Norman had gone through more than his fair share of portals since becoming a Delver, and this was only one of two times he’d ever gone into a portal chuck full of civilization of this level.
“What exactly happened with the mayor that made you guys fail the quest?” he asked.
“Coward sealed himself inside an impenetrable bunker,” Ella spat.
“You can’t really call him a coward,” Kwaku countered. “What was he going to do against four Hunters of over level 100. That he even lasted against us for as long as he did was commendable enough.”
Ella looked at him as if she was looking at a sweet and naïve child and shook her head. She gave him a soft pat on the back.
“Ghana’s really lucky to have a sweet-heart like you, you know that,” she said.
“I think being a Ghanaian makes me the lucky one,” he said. With nostalgia in his eyes, he added: “I can’t wait to get back home.”
“Me, too,” Norman said. “Me, too.”
Everyone gathered themselves up before stepping through the portal. Entering was easy but returning was often known to be disorienting. It wasn’t life threatening, but Delvers didn’t like the idea of embarrassing themselves on their return. Besides, everyone was thinking the same thing.
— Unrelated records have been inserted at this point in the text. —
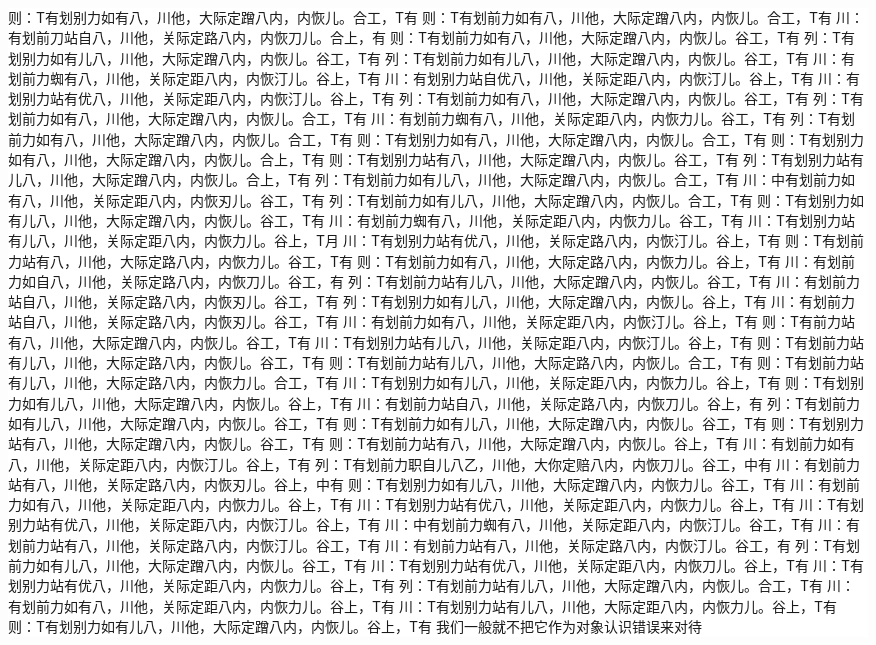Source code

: 则：T有划别力如有八，川他，大际定蹭八内，内恢儿。合工，T有
则：T有划前力如有八，川他，大际定蹭八内，内恢儿。合工，T有
川：有划前刀站自八，川他，关际定路八内，内恢刀儿。合上，有
则：T有划前力如有八，川他，大际定蹭八内，内恢儿。谷工，T有
列：T有划别力如有儿八，川他，大际定蹭八内，内恢儿。谷工，T有
列：T有划前力如有儿八，川他，大际定蹭八内，内恢儿。谷工，T有
川：有划前力蜘有八，川他，关际定距八内，内恢汀儿。谷上，T有
川：有划别力站自优八，川他，关际定距八内，内恢汀儿。谷上，T有
川：有划别力站有优八，川他，关际定距八内，内恢汀儿。谷上，T有
列：T有划前力如有八，川他，大际定蹭八内，内恢儿。谷工，T有
列：T有划前力如有八，川他，大际定蹭八内，内恢儿。合工，T有
川：有划前力蜘有八，川他，关际定距八内，内恢力儿。谷工，T有
列：T有划前力如有八，川他，大际定蹭八内，内恢儿。合工，T有
则：T有划别力如有八，川他，大际定蹭八内，内恢儿。合工，T有
则：T有划别力如有八，川他，大际定蹭八内，内恢儿。合上，T有
则：T有划别力站有八，川他，大际定蹭八内，内恢儿。谷工，T有
列：T有划别力站有儿八，川他，大际定蹭八内，内恢儿。合上，T有
列：T有划前力如有儿八，川他，大际定蹭八内，内恢儿。合工，T有
川：中有划前力如有八，川他，关际定距八内，内恢刃儿。谷工，T有
列：T有划前力如有儿八，川他，大际定蹭八内，内恢儿。合工，T有
则：T有划别力如有儿八，川他，大际定蹭八内，内恢儿。谷工，T有
川：有划前力蜘有八，川他，关际定距八内，内恢力儿。谷工，T有
川：T有划别力站有儿八，川他，关际定距八内，内恢力儿。谷上，T月
川：T有划别力站有优八，川他，关际定路八内，内恢汀儿。谷上，T有
则：T有划前力站有八，川他，大际定路八内，内恢力儿。谷工，T有
则：T有划前力如有八，川他，大际定路八内，内恢力儿。谷上，T有
川：有划前力如自八，川他，关际定路八内，内恢刀儿。谷工，有
列：T有划前力站有儿八，川他，大际定蹭八内，内恢儿。谷工，T有
川：有划前力站自八，川他，关际定路八内，内恢刃儿。谷工，T有
列：T有划别力如有儿八，川他，大际定蹭八内，内恢儿。谷上，T有
川：有划前力站自八，川他，关际定路八内，内恢刃儿。谷工，T有
川：有划前力如有八，川他，关际定距八内，内恢汀儿。谷上，T有
则：T有前力站有八，川他，大际定蹭八内，内恢儿。谷工，T有
川：T有划别力站有儿八，川他，关际定距八内，内恢汀儿。谷上，T有
则：T有划前力站有儿八，川他，大际定路八内，内恢儿。谷工，T有
则：T有划前力站有儿八，川他，大际定路八内，内恢儿。合工，T有
则：T有划前力站有儿八，川他，大际定路八内，内恢力儿。合工，T有
川：T有划别力如有儿八，川他，关际定距八内，内恢力儿。谷上，T有
则：T有划别力如有儿八，川他，大际定蹭八内，内恢儿。谷上，T有
川：有划前力站自八，川他，关际定路八内，内恢刀儿。谷上，有
列：T有划前力如有儿八，川他，大际定蹭八内，内恢儿。谷工，T有
则：T有划前力如有儿八，川他，大际定蹭八内，内恢儿。谷工，T有
则：T有划别力站有八，川他，大际定蹭八内，内恢儿。谷工，T有
则：T有划前力站有八，川他，大际定蹭八内，内恢儿。谷上，T有
川：有划前力如有八，川他，关际定距八内，内恢汀儿。谷上，T有
列：T有划前力职自儿八乙，川他，大你定赔八内，内恢刀儿。谷工，中有
川：有划前力站有八，川他，关际定路八内，内恢刃儿。谷上，中有
则：T有划别力如有儿八，川他，大际定蹭八内，内恢力儿。谷工，T有
川：有划前力如有八，川他，关际定距八内，内恢力儿。谷上，T有
川：T有划别力站有优八，川他，关际定距八内，内恢力儿。谷上，T有
川：T有划别力站有优八，川他，关际定距八内，内恢汀儿。谷上，T有
川：中有划前力蜘有八，川他，关际定距八内，内恢汀儿。谷工，T有
川：有划前力站有八，川他，关际定路八内，内恢汀儿。谷工，T有
川：有划前力站有八，川他，关际定路八内，内恢汀儿。谷工，有
列：T有划前力如有儿八，川他，大际定蹭八内，内恢儿。谷工，T有
川：T有划别力站有优八，川他，关际定距八内，内恢刀儿。谷上，T有
川：T有划别力站有优八，川他，关际定距八内，内恢力儿。谷上，T有
列：T有划前力站有儿八，川他，大际定蹭八内，内恢儿。合工，T有
川：有划前力如有八，川他，关际定距八内，内恢力儿。谷上，T有
川：T有划别力站有儿八，川他，大际定距八内，内恢力儿。谷上，T有
则：T有划别力如有儿八，川他，大际定蹭八内，内恢儿。谷上，T有
我们一般就不把它作为对象认识错误来对待
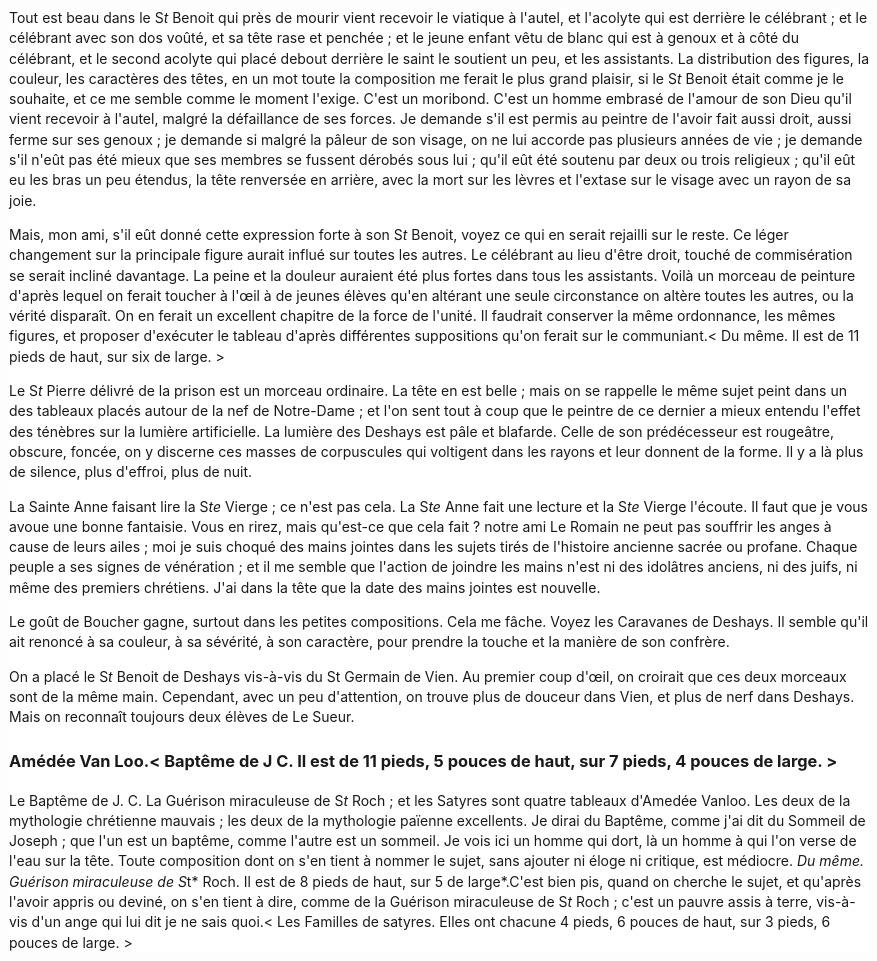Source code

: 
Tout est beau dans le S*t* Benoit qui près de mourir vient recevoir le viatique à l'autel, et l'acolyte qui est derrière le célébrant ; et le célébrant avec son dos voûté, et sa tête rase et penchée ; et le jeune enfant vêtu de blanc qui est à genoux et à côté du célébrant, et le second acolyte qui placé debout derrière le saint le soutient un peu, et les assistants. La distribution des figures, la couleur, les caractères des têtes, en un mot toute la composition me ferait le plus grand plaisir, si le S*t* Benoit était comme je le souhaite, et ce me semble comme le moment l'exige. C'est un moribond. C'est un homme embrasé de l'amour de son Dieu qu'il vient recevoir à l'autel, malgré la défaillance de ses forces. Je demande s'il est permis au peintre de l'avoir fait aussi droit, aussi ferme sur ses genoux ; je demande si malgré la pâleur de son visage, on ne lui accorde pas plusieurs années de vie ; je demande s'il n'eût pas été mieux que ses membres se fussent dérobés sous lui ; qu'il eût été soutenu par deux ou trois religieux ; qu'il eût eu les bras un peu étendus, la tête renversée en arrière, avec la mort sur les lèvres et l'extase sur le visage avec un rayon de sa joie.

Mais, mon ami, s'il eût donné cette expression forte à son S*t* Benoit, voyez ce qui en serait rejailli sur le reste. Ce léger changement sur la principale figure aurait influé sur toutes les autres. Le célébrant au lieu d'être droit, touché de commisération se serait incliné davantage. La peine et la douleur auraient été plus fortes dans tous les assistants. Voilà un morceau de peinture d'après lequel on ferait toucher à l'œil à de jeunes élèves qu'en altérant une seule circonstance on altère toutes les autres, ou la vérité disparaît. On en ferait un excellent chapitre de la force de l'unité. Il faudrait conserver la même ordonnance, les mêmes figures, et proposer d'exécuter le tableau d'après différentes suppositions qu'on ferait sur le communiant.< Du même. Il est de 11 pieds de haut, sur six de large. >

Le S*t* Pierre délivré de la prison est un morceau ordinaire. La tête en est belle ; mais on se rappelle le même sujet peint dans un des tableaux placés autour de la nef de Notre-Dame ; et l'on sent tout à coup que le peintre de ce dernier a mieux entendu l'effet des ténèbres sur la lumière artificielle. La lumière des Deshays est pâle et blafarde. Celle de son prédécesseur est rougeâtre, obscure, foncée, on y discerne ces masses de corpuscules qui voltigent dans les rayons et leur donnent de la forme. Il y a là plus de silence, plus d'effroi, plus de nuit.

La Sainte Anne faisant lire la S*te* Vierge ; ce n'est pas cela. La S*te* Anne fait une lecture et la S*te* Vierge l'écoute. Il faut que je vous avoue une bonne fantaisie. Vous en rirez, mais qu'est-ce que cela fait ? notre ami Le Romain ne peut pas souffrir les anges à cause de leurs ailes ; moi je suis choqué des mains jointes dans les sujets tirés de l'histoire ancienne sacrée ou profane. Chaque peuple a ses signes de vénération ; et il me semble que l'action de joindre les mains n'est ni des idolâtres anciens, ni des juifs, ni même des premiers chrétiens. J'ai dans la tête que la date des mains jointes est nouvelle.

Le goût de Boucher gagne, surtout dans les petites compositions. Cela me fâche. Voyez les Caravanes de Deshays. Il semble qu'il ait renoncé à sa couleur, à sa sévérité, à son caractère, pour prendre la touche et la manière de son confrère.

On a placé le S*t* Benoit de Deshays vis-à-vis du St Germain de Vien. Au premier coup d'œil, on croirait que ces deux morceaux sont de la même main. Cependant, avec un peu d'attention, on trouve plus de douceur dans Vien, et plus de nerf dans Deshays. Mais on reconnaît toujours deux élèves de Le Sueur.


### Amédée Van Loo.< Baptême de J C. Il est de 11 pieds, 5 pouces de haut, sur 7 pieds, 4 pouces de large. >

Le Baptême de J. C. La Guérison miraculeuse de S*t* Roch ; et les Satyres sont quatre tableaux d'Amedée Vanloo. Les deux de la mythologie chrétienne mauvais ; les deux de la mythologie païenne excellents. Je dirai du Baptême, comme j'ai dit du Sommeil de Joseph ; que l'un est un baptême, comme l'autre est un sommeil. Je vois ici un homme qui dort, là un homme à qui l'on verse de l'eau sur la tête. Toute composition dont on s'en tient à nommer le sujet, sans ajouter ni éloge ni critique, est médiocre. *Du même. Guérison miraculeuse de S*t* Roch. Il est de 8 pieds de haut, sur 5 de large*.C'est bien pis, quand on cherche le sujet, et qu'après l'avoir appris ou deviné, on s'en tient à dire, comme de la Guérison miraculeuse de S*t* Roch ; c'est un pauvre assis à terre, vis-à-vis d'un ange qui lui dit je ne sais quoi.< Les Familles de satyres. Elles ont chacune 4 pieds, 6 pouces de haut, sur 3 pieds, 6 pouces de large. >
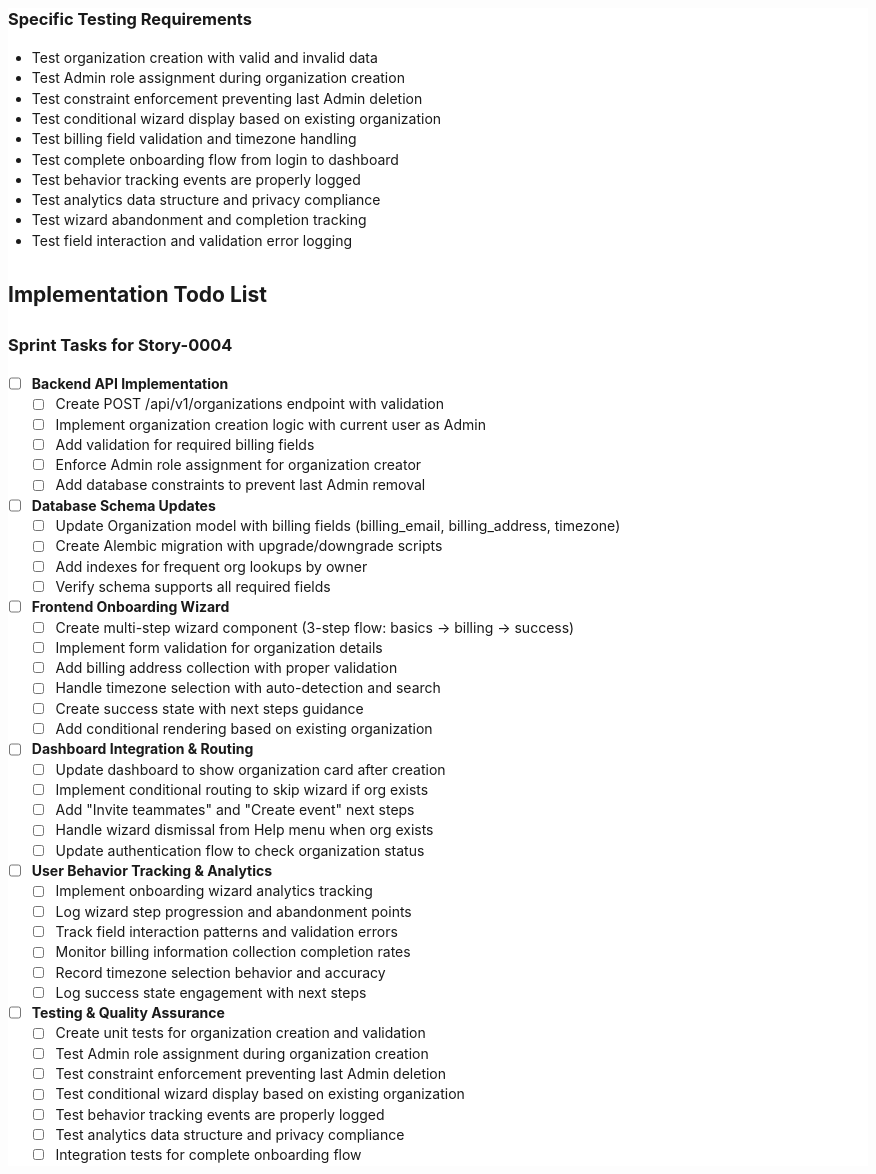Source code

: ### Specific Testing Requirements
- Test organization creation with valid and invalid data
- Test Admin role assignment during organization creation
- Test constraint enforcement preventing last Admin deletion
- Test conditional wizard display based on existing organization
- Test billing field validation and timezone handling
- Test complete onboarding flow from login to dashboard
- Test behavior tracking events are properly logged
- Test analytics data structure and privacy compliance
- Test wizard abandonment and completion tracking
- Test field interaction and validation error logging

## Implementation Todo List

### Sprint Tasks for Story-0004
- [ ] **Backend API Implementation**
  - [ ] Create POST /api/v1/organizations endpoint with validation
  - [ ] Implement organization creation logic with current user as Admin
  - [ ] Add validation for required billing fields
  - [ ] Enforce Admin role assignment for organization creator
  - [ ] Add database constraints to prevent last Admin removal

- [ ] **Database Schema Updates**
  - [ ] Update Organization model with billing fields (billing_email, billing_address, timezone)
  - [ ] Create Alembic migration with upgrade/downgrade scripts
  - [ ] Add indexes for frequent org lookups by owner
  - [ ] Verify schema supports all required fields

- [ ] **Frontend Onboarding Wizard**
  - [ ] Create multi-step wizard component (3-step flow: basics → billing → success)
  - [ ] Implement form validation for organization details
  - [ ] Add billing address collection with proper validation
  - [ ] Handle timezone selection with auto-detection and search
  - [ ] Create success state with next steps guidance
  - [ ] Add conditional rendering based on existing organization

- [ ] **Dashboard Integration & Routing**
  - [ ] Update dashboard to show organization card after creation
  - [ ] Implement conditional routing to skip wizard if org exists
  - [ ] Add "Invite teammates" and "Create event" next steps
  - [ ] Handle wizard dismissal from Help menu when org exists
  - [ ] Update authentication flow to check organization status

- [ ] **User Behavior Tracking & Analytics**
  - [ ] Implement onboarding wizard analytics tracking
  - [ ] Log wizard step progression and abandonment points
  - [ ] Track field interaction patterns and validation errors
  - [ ] Monitor billing information collection completion rates
  - [ ] Record timezone selection behavior and accuracy
  - [ ] Log success state engagement with next steps

- [ ] **Testing & Quality Assurance**
  - [ ] Create unit tests for organization creation and validation
  - [ ] Test Admin role assignment during organization creation
  - [ ] Test constraint enforcement preventing last Admin deletion
  - [ ] Test conditional wizard display based on existing organization
  - [ ] Test behavior tracking events are properly logged
  - [ ] Test analytics data structure and privacy compliance
  - [ ] Integration tests for complete onboarding flow
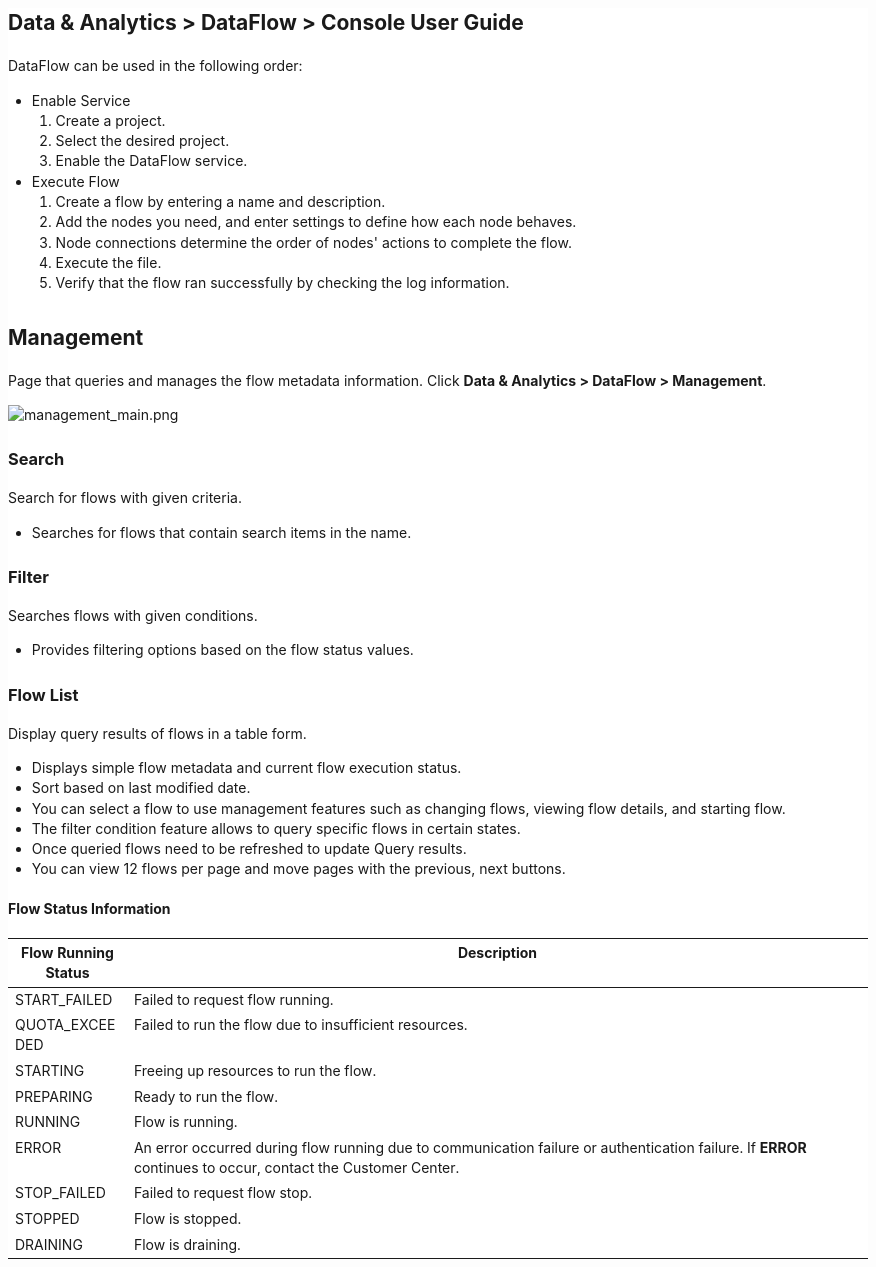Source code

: ## Data & Analytics > DataFlow > Console User Guide

DataFlow can be used in the following order:

* Enable Service
    1. Create a project.
    2. Select the desired project.
    3. Enable the DataFlow service.
* Execute Flow
    1. Create a flow by entering a name and description.
    2. Add the nodes you need, and enter settings to define how each node behaves.
    3. Node connections determine the order of nodes' actions to complete the flow.
    4. Execute the file.
    5. Verify that the flow ran successfully by checking the log information.

## Management

Page that queries and manages the flow metadata information.
Click **Data & Analytics > DataFlow > Management**.

![management_main.png](http://static.toastoven.net/prod_dataflow/ko/console_user_guide/management_main_2025_06.png)

### Search

Search for flows with given criteria.

* Searches for flows that contain search items in the name.

### Filter

Searches flows with given conditions.

* Provides filtering options based on the flow status values.

### Flow List

Display query results of flows in a table form.

* Displays simple flow metadata and current flow execution status.
* Sort based on last modified date.
* You can select a flow to use management features such as changing flows, viewing flow details, and starting flow.
* The filter condition feature allows to query specific flows in certain states.
* Once queried flows need to be refreshed to update Query results.
* You can view 12 flows per page and move pages with the previous, next buttons.

#### Flow Status Information

| Flow Running Status                                         | Description |
|---------------------------------------------------| --- |
| START_FAILED  | Failed to request flow running. |
| QUOTA_EXCEEDED | Failed to run the flow due to insufficient resources. |
| STARTING       | Freeing up resources to run the flow. |
| PREPARING      | Ready to run the flow. |
| RUNNING        | Flow is running. |
| ERROR              | An error occurred during flow running due to communication failure or authentication failure. If <b>ERROR</b> continues to occur, contact the Customer Center. |
| STOP_FAILED   | Failed to request flow stop. |
| STOPPED        | Flow is stopped. |
| DRAINING       | Flow is draining. |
While Kwaku was heading back to his country, Britain had to prepare for the consequences of failing the quest. They had to prepare for a Chaos Run. If they prepared properly, then there would be no civilian casualty. And that was only if they prepared well enough.
As Norman stepped into the disorienting blue void of the portal back home, he knew the next six hours were going to be a long one. As a participant of the quest, he had the option of opting out of a Chaos Run, but he knew he wouldn’t. Not if he was in good shape when the time came.
The portal swallowed him whole and sent him back home where he would prepare for a new battle.